TASK TO COMPLETE - Give back exactly the lines from the line that contains "X0Y2750D01*" to the last line of the listing below, inclusive, and no others.

[PROVIDED MATERIAL — start]

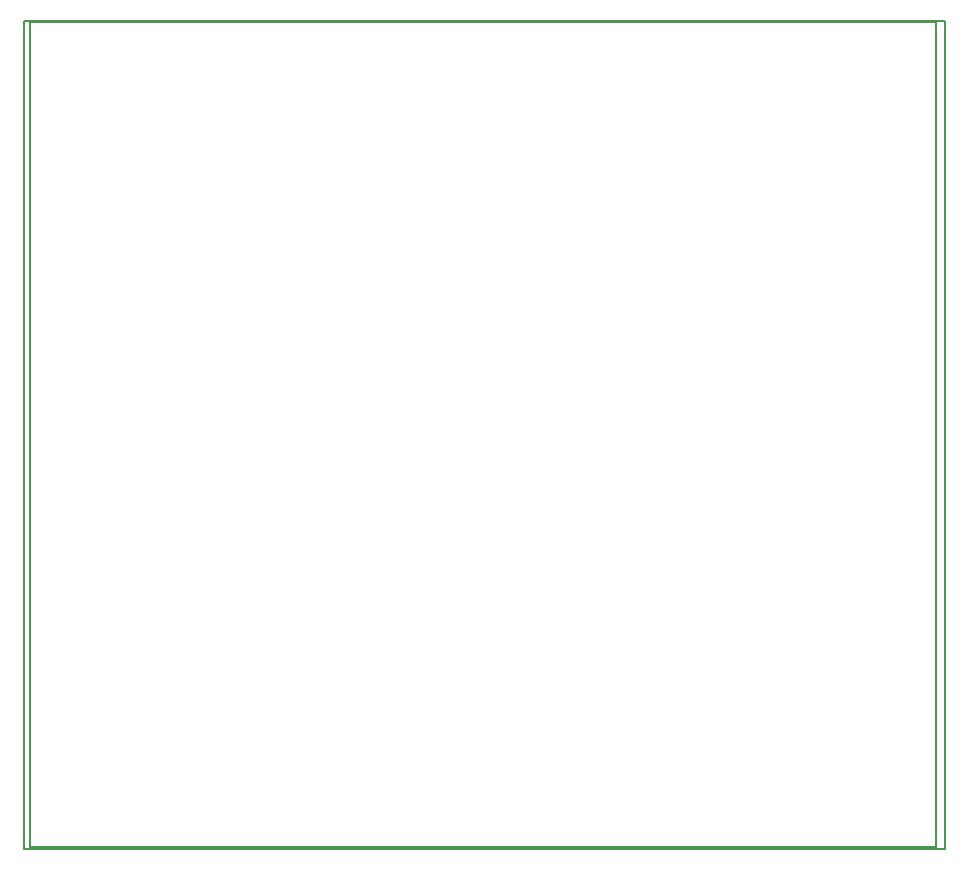
<source format=gbr>
G04 GERBER ASCII OUTPUT FROM: EDWIN 2000 (VER. 1.1 REV. 20011025)*
G04 GERBER FORMAT: RX-274-X*
G04 BOARD: PROTON_SER_GLCD*
G04 ARTWORK OF SOLD.PRINT POSITIVE*
%ASAXBY*%
%FSLAX23Y23*%
%MIA0B0*%
%MOIN*%
%OFA0.0000B0.0000*%
%SFA1B1*%
%IJA0B0*%
%INLAYER31POS*%
%IOA0B0*%
%IPPOS*%
%IR0*%
G04 APERTURE MACROS*
%AMEDWDONUT*
1,1,$1,$2,$3*
1,0,$4,$2,$3*
%
%AMEDWFRECT*
2,1,$1,$2,$3,$4,$5,$6*
%
%AMEDWORECT*
2,1,$1,$2,$3,$4,$5,$10*
2,1,$1,$4,$5,$6,$7,$10*
2,1,$1,$6,$7,$8,$9,$10*
2,1,$1,$8,$9,$2,$3,$10*
1,1,$1,$2,$3*
1,1,$1,$4,$5*
1,1,$1,$6,$7*
1,1,$1,$8,$9*
%
%AMEDWLINER*
2,1,$1,$2,$3,$4,$5,$6*
1,1,$1,$2,$3*
1,1,$1,$4,$5*
%
%AMEDWFTRNG*
4,1,3,$1,$2,$3,$4,$5,$6,$7,$8,$9*
%
%AMEDWATRNG*
4,1,3,$1,$2,$3,$4,$5,$6,$7,$8,$9*
2,1,$11,$1,$2,$3,$4,$10*
2,1,$11,$3,$4,$5,$6,$10*
2,1,$11,$5,$6,$7,$8,$10*
1,1,$11,$3,$4*
1,1,$11,$5,$6*
1,1,$11,$7,$8*
%
%AMEDWOTRNG*
2,1,$1,$2,$3,$4,$5,$8*
2,1,$1,$4,$5,$6,$7,$8*
2,1,$1,$6,$7,$2,$3,$8*
1,1,$1,$2,$3*
1,1,$1,$4,$5*
1,1,$1,$6,$7*
%
G04*
G04 APERTURE LIST*
%ADD10R,0.0700X0.0650*%
%ADD11R,0.0940X0.0890*%
%ADD12R,0.0600X0.0550*%
%ADD13R,0.0840X0.0790*%
%ADD14R,0.0650X0.0700*%
%ADD15R,0.0890X0.0940*%
%ADD16R,0.0550X0.0600*%
%ADD17R,0.0790X0.0840*%
%ADD18R,0.0350X0.0900*%
%ADD19R,0.0590X0.1140*%
%ADD20R,0.0250X0.0800*%
%ADD21R,0.0490X0.1040*%
%ADD22R,0.0900X0.0350*%
%ADD23R,0.1140X0.0590*%
%ADD24R,0.0800X0.0250*%
%ADD25R,0.1040X0.0490*%
%ADD26R,0.0800X0.0800*%
%ADD27R,0.1040X0.1040*%
%ADD28R,0.0700X0.0700*%
%ADD29R,0.0940X0.0940*%
%ADD30R,0.0570X0.0970*%
%ADD31R,0.0810X0.1210*%
%ADD32R,0.0470X0.0870*%
%ADD33R,0.0710X0.1110*%
%ADD34R,0.1520X0.0970*%
%ADD35R,0.1760X0.1210*%
%ADD36R,0.1420X0.0870*%
%ADD37R,0.1660X0.1110*%
%ADD38R,0.0600X0.0600*%
%ADD39R,0.0840X0.0840*%
%ADD40R,0.0500X0.0580*%
%ADD41R,0.0740X0.0820*%
%ADD42R,0.0400X0.0480*%
%ADD43R,0.0640X0.0720*%
%ADD44R,0.0580X0.0500*%
%ADD45R,0.0820X0.0740*%
%ADD46R,0.0480X0.0400*%
%ADD47R,0.0720X0.0640*%
%ADD48R,0.0900X0.0900*%
%ADD49R,0.1140X0.1140*%
%ADD50C,0.0010*%
%ADD52C,0.0020*%
%ADD53R,0.0020X0.0020*%
%ADD54C,0.0030*%
%ADD55R,0.0030X0.0030*%
%ADD56C,0.0040*%
%ADD57R,0.0040X0.0040*%
%ADD58C,0.0050*%
%ADD59R,0.0050X0.0050*%
%ADD60C,0.00787*%
%ADD61R,0.00787X0.00787*%
%ADD62C,0.0080*%
%ADD64C,0.00984*%
%ADD65R,0.00984X0.00984*%
%ADD66C,0.0120*%
%ADD68C,0.0130*%
%ADD70C,0.01598*%
%ADD72C,0.01969*%
%ADD73R,0.01969X0.01969*%
%ADD74C,0.0200*%
%ADD76C,0.0250*%
%ADD77R,0.0250X0.0250*%
%ADD78C,0.0290*%
%ADD80C,0.03004*%
%ADD81R,0.03004X0.03004*%
%ADD82C,0.0320*%
%ADD84C,0.0350*%
%ADD85R,0.0350X0.0350*%
%ADD86C,0.0360*%
%ADD88C,0.0370*%
%ADD90C,0.03937*%
%ADD91R,0.03937X0.03937*%
%ADD92C,0.03998*%
%ADD94C,0.04331*%
%ADD95R,0.04331X0.04331*%
%ADD96C,0.04346*%
%ADD97R,0.04346X0.04346*%
%ADD98C,0.0440*%
%ADD100C,0.0490*%
%ADD101R,0.0490X0.0490*%
%ADD102C,0.0500*%
%ADD103R,0.0500X0.0500*%
%ADD104C,0.05404*%
%ADD105R,0.05404X0.05404*%
%ADD106C,0.0560*%
%ADD108C,0.0590*%
%ADD109R,0.0590X0.0590*%
%ADD110C,0.05906*%
%ADD111R,0.05906X0.05906*%
%ADD112C,0.0600*%
%ADD113R,0.0600X0.0600*%
%ADD114C,0.0620*%
%ADD116C,0.06693*%
%ADD117R,0.06693X0.06693*%
%ADD118C,0.06746*%
%ADD119R,0.06746X0.06746*%
%ADD120C,0.06906*%
%ADD121R,0.06906X0.06906*%
%ADD122C,0.0700*%
%ADD123R,0.0700X0.0700*%
%ADD124C,0.07087*%
%ADD125R,0.07087X0.07087*%
%ADD126C,0.0760*%
%ADD127R,0.0760X0.0760*%
%ADD128C,0.0800*%
%ADD129R,0.0800X0.0800*%
%ADD130C,0.08306*%
%ADD131R,0.08306X0.08306*%
%ADD132C,0.0840*%
%ADD133R,0.0840X0.0840*%
%ADD134C,0.08583*%
%ADD135R,0.08583X0.08583*%
%ADD136C,0.0860*%
%ADD138C,0.0880*%
%ADD140C,0.0900*%
%ADD141R,0.0900X0.0900*%
%ADD142C,0.09012*%
%ADD143R,0.09012X0.09012*%
%ADD144C,0.0940*%
%ADD145R,0.0940X0.0940*%
%ADD146C,0.09441*%
%ADD147R,0.09441X0.09441*%
%ADD148C,0.0960*%
%ADD150C,0.1000*%
%ADD151R,0.1000X0.1000*%
%ADD152C,0.10016*%
%ADD153R,0.10016X0.10016*%
%ADD154C,0.1040*%
%ADD155R,0.1040X0.1040*%
%ADD156C,0.10728*%
%ADD157R,0.10728X0.10728*%
%ADD158C,0.10983*%
%ADD159R,0.10983X0.10983*%
%ADD160C,0.1100*%
%ADD162C,0.11157*%
%ADD163R,0.11157X0.11157*%
%ADD164C,0.1120*%
%ADD166C,0.1140*%
%ADD167R,0.1140X0.1140*%
%ADD168C,0.11412*%
%ADD169R,0.11412X0.11412*%
%ADD170C,0.11841*%
%ADD171R,0.11841X0.11841*%
%ADD172C,0.1200*%
%ADD174C,0.12016*%
%ADD175R,0.12016X0.12016*%
%ADD176C,0.12416*%
%ADD177R,0.12416X0.12416*%
%ADD178C,0.1300*%
%ADD180C,0.13128*%
%ADD181R,0.13128X0.13128*%
%ADD182C,0.13557*%
%ADD183R,0.13557X0.13557*%
%ADD184C,0.13732*%
%ADD185R,0.13732X0.13732*%
%ADD186C,0.1400*%
%ADD188C,0.14416*%
%ADD189R,0.14416X0.14416*%
%ADD190C,0.1500*%
%ADD192C,0.1502*%
%ADD193R,0.1502X0.1502*%
%ADD194C,0.1540*%
%ADD196C,0.15449*%
%ADD197R,0.15449X0.15449*%
%ADD198C,0.15748*%
%ADD200C,0.16132*%
%ADD201R,0.16132X0.16132*%
%ADD202C,0.16142*%
%ADD204C,0.16307*%
%ADD205R,0.16307X0.16307*%
%ADD206C,0.1640*%
%ADD208C,0.16736*%
%ADD209R,0.16736X0.16736*%
%ADD210C,0.17165*%
%ADD211R,0.17165X0.17165*%
%ADD212C,0.17323*%
%ADD214C,0.1742*%
%ADD215R,0.1742X0.1742*%
%ADD216C,0.17849*%
%ADD217R,0.17849X0.17849*%
%ADD218C,0.18148*%
%ADD220C,0.18542*%
%ADD222C,0.18707*%
%ADD223R,0.18707X0.18707*%
%ADD224C,0.18898*%
%ADD226C,0.19136*%
%ADD227R,0.19136X0.19136*%
%ADD228C,0.19565*%
%ADD229R,0.19565X0.19565*%
%ADD230C,0.19685*%
%ADD232C,0.1974*%
%ADD233R,0.1974X0.1974*%
%ADD234C,0.20598*%
%ADD235R,0.20598X0.20598*%
%ADD236C,0.2126*%
%ADD238C,0.21457*%
%ADD239R,0.21457X0.21457*%
%ADD240C,0.21886*%
%ADD241R,0.21886X0.21886*%
%ADD242C,0.2214*%
%ADD243R,0.2214X0.2214*%
%ADD244C,0.22744*%
%ADD245R,0.22744X0.22744*%
%ADD246C,0.22835*%
%ADD249R,0.22998X0.22998*%
%ADD251R,0.23433X0.23433*%
%ADD253R,0.23602X0.23602*%
%ADD255R,0.23857X0.23857*%
%ADD257R,0.24286X0.24286*%
%ADD259R,0.25144X0.25144*%
%ADD261R,0.25748X0.25748*%
%ADD263R,0.25833X0.25833*%
%ADD265R,0.26002X0.26002*%
%ADD267R,0.26177X0.26177*%
%ADD269R,0.26835X0.26835*%
%ADD271R,0.28148X0.28148*%
%ADD273R,0.28577X0.28577*%
%ADD275R,0.28752X0.28752*%
%ADD277R,0.29235X0.29235*%
%ADD279R,0.30039X0.30039*%
%ADD281R,0.31152X0.31152*%
%ADD283R,0.31327X0.31327*%
%ADD285R,0.3137X0.3137*%
%ADD287R,0.32185X0.32185*%
%ADD289R,0.32439X0.32439*%
%ADD291R,0.33727X0.33727*%
%ADD293R,0.3377X0.3377*%
%ADD295R,0.34585X0.34585*%
%ADD297R,0.36047X0.36047*%
%ADD299R,0.36906X0.36906*%
%ADD301R,0.38447X0.38447*%
%ADD303R,0.39306X0.39306*%
%ADD305R,0.41197X0.41197*%
%ADD307R,0.43597X0.43597*%
%ADD309R,0.45917X0.45917*%
%ADD311R,0.48317X0.48317*%
%ADD313R,0.50209X0.50209*%
%ADD315R,0.51925X0.51925*%
%ADD317R,0.52609X0.52609*%
%ADD319R,0.54325X0.54325*%
%ADD321R,0.57504X0.57504*%
%ADD323R,0.5965X0.5965*%
%ADD325R,0.59904X0.59904*%
%ADD327R,0.6205X0.6205*%
%ADD329R,1.06425X1.06425*%
%ADD331R,1.08825X1.08825*%
%ADD332C,1.18825*%
%ADD333R,1.18825X1.18825*%
%ADD334C,1.28825*%
%ADD335R,1.28825X1.28825*%
%ADD336C,1.38825*%
%ADD337R,1.38825X1.38825*%
%ADD338C,1.48825*%
%ADD339R,1.48825X1.48825*%
%ADD340C,1.58825*%
%ADD341R,1.58825X1.58825*%
%ADD342C,1.68825*%
%ADD343R,1.68825X1.68825*%
%ADD344C,1.78825*%
%ADD345R,1.78825X1.78825*%
%ADD346C,1.88825*%
%ADD347R,1.88825X1.88825*%
%ADD348C,1.98825*%
%ADD349R,1.98825X1.98825*%
G04*
D58* 
X0Y0D02*
X0Y2750D01*
X3020Y2750D01*
X3020Y0D01*
X0Y0D01*
X3049Y-4D02*
X3049Y2753D01*
X-22Y2753D01*
X-22Y-4D01*
X3049Y-4D01*
M02*

</source>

[PROVIDED MATERIAL — finish]

SOLVED EXERCISE -
X0Y2750D01*
X3020Y2750D01*
X3020Y0D01*
X0Y0D01*
X3049Y-4D02*
X3049Y2753D01*
X-22Y2753D01*
X-22Y-4D01*
X3049Y-4D01*
M02*

</source>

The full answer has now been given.